Work required:
Beginning with the line that has "middle tip: (315, 478)" and ending with the line that has "index mcp: (147, 119)", retype the entries below exactly, except for the pictures.

Data in this exercise:
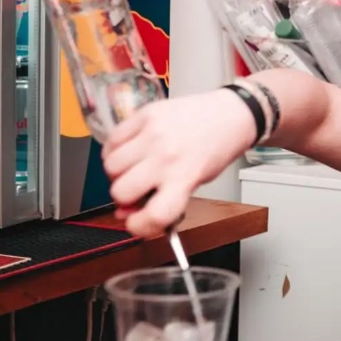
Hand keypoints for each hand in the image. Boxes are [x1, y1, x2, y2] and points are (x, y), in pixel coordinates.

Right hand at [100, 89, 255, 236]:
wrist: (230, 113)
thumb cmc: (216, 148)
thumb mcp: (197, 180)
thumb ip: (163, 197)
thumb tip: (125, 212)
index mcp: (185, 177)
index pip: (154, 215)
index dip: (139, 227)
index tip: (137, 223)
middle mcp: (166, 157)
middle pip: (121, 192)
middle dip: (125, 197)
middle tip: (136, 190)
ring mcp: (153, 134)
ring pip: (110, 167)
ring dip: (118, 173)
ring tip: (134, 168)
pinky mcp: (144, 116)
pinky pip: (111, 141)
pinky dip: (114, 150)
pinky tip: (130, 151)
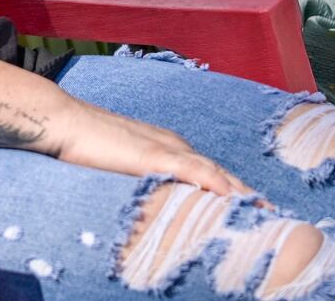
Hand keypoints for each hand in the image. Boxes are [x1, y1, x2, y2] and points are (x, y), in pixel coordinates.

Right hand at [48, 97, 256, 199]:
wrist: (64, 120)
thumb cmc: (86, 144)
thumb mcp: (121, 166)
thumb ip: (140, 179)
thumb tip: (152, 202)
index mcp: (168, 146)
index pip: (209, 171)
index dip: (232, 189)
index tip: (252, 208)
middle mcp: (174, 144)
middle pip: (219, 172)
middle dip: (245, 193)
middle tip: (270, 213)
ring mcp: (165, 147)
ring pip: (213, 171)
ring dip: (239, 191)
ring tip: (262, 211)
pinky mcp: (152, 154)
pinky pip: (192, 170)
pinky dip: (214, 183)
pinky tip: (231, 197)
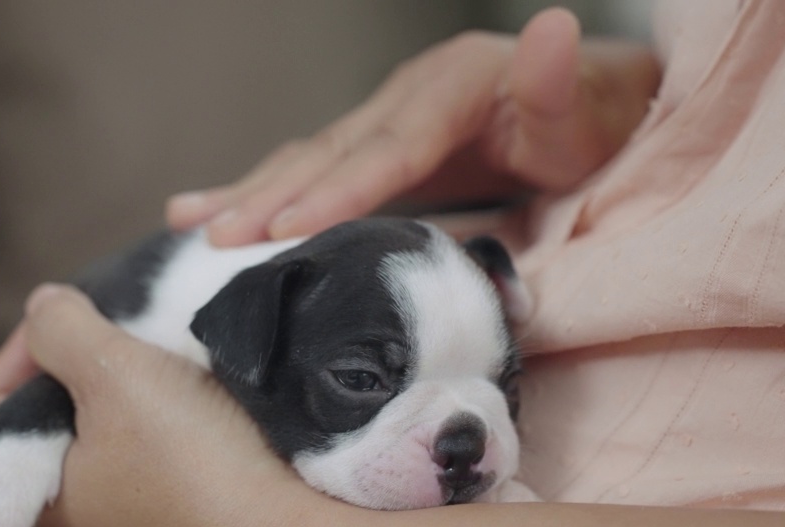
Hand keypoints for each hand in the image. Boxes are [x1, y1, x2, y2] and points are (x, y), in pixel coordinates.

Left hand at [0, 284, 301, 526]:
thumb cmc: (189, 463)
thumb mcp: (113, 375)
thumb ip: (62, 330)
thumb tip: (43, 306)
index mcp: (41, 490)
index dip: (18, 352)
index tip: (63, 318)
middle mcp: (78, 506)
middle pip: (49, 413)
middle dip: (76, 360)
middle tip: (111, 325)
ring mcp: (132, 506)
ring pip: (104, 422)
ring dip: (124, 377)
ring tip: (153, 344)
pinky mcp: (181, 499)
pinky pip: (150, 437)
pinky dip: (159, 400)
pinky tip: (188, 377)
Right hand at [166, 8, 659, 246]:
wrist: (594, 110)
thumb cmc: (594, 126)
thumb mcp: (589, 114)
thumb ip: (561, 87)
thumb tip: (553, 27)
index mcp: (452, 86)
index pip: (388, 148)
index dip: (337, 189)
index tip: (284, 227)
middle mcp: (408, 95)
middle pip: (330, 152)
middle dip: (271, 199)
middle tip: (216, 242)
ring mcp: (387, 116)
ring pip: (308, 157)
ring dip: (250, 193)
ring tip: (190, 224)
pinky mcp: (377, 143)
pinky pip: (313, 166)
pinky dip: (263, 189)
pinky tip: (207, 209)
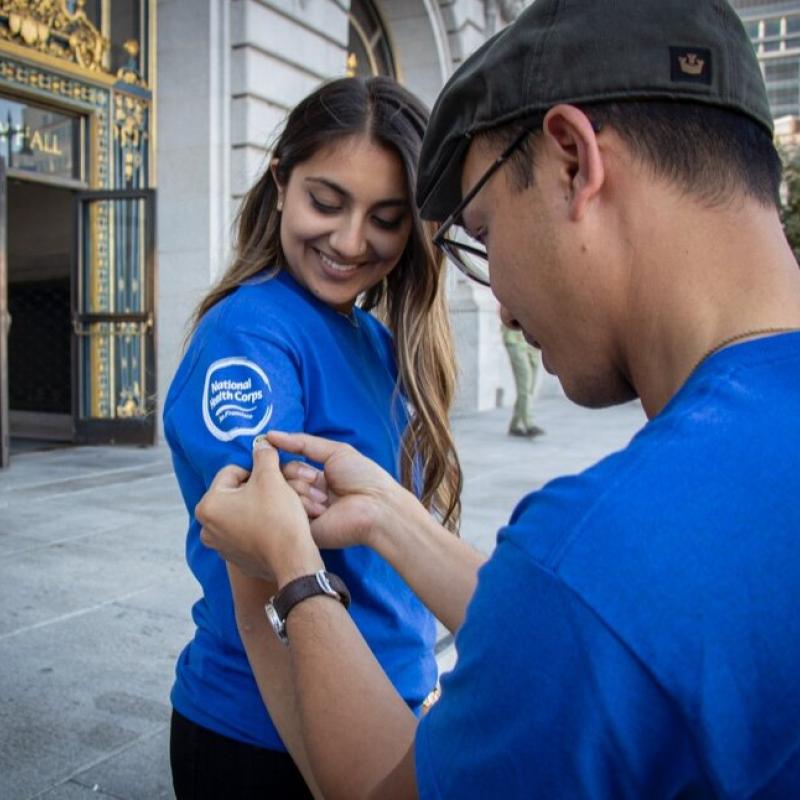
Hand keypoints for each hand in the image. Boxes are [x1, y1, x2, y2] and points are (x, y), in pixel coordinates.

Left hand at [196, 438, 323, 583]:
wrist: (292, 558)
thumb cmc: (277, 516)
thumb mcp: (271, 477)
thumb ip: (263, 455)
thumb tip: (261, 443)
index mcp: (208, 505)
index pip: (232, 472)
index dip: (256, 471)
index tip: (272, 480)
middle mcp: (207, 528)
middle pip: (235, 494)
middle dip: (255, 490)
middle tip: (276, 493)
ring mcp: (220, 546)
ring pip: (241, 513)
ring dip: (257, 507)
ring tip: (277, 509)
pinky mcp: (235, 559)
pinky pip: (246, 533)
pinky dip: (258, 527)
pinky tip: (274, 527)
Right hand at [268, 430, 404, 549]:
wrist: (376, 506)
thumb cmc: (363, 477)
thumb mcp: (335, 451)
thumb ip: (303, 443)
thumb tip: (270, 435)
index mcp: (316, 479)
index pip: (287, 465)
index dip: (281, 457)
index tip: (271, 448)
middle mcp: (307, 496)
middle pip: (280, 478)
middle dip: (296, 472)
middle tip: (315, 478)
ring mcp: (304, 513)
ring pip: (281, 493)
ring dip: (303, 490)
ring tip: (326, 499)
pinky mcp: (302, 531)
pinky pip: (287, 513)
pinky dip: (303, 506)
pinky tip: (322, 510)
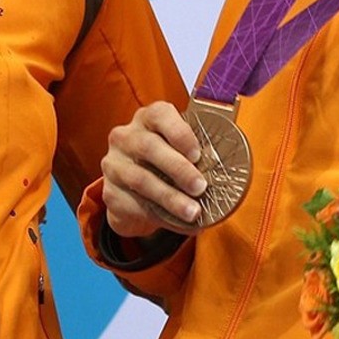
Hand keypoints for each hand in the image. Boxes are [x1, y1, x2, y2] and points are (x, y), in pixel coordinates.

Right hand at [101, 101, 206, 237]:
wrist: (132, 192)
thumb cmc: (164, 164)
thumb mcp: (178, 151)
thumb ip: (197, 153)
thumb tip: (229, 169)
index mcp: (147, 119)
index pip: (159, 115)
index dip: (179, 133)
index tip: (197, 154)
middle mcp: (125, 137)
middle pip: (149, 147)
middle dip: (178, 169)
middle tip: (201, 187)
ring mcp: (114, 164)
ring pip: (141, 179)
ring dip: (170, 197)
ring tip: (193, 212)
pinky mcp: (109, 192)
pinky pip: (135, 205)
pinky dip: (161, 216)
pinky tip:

Written response:
middle tip: (315, 478)
ring mcp: (304, 513)
ring pip: (281, 493)
ring dip: (303, 490)
ring tip: (326, 499)
pinky mcp: (302, 531)
pinky pip: (287, 513)
pinky dip: (303, 506)
pinky tip: (322, 510)
Hand keypoints for each hand in the image. Boxes are [x1, y1, x2, y2] and points are (x, y), in pixel coordinates.

Right hand at [101, 101, 206, 237]:
wrist: (132, 192)
thumb cmc: (164, 164)
thumb mcp: (178, 151)
thumb ip: (197, 153)
thumb tip: (229, 169)
index mcp: (147, 119)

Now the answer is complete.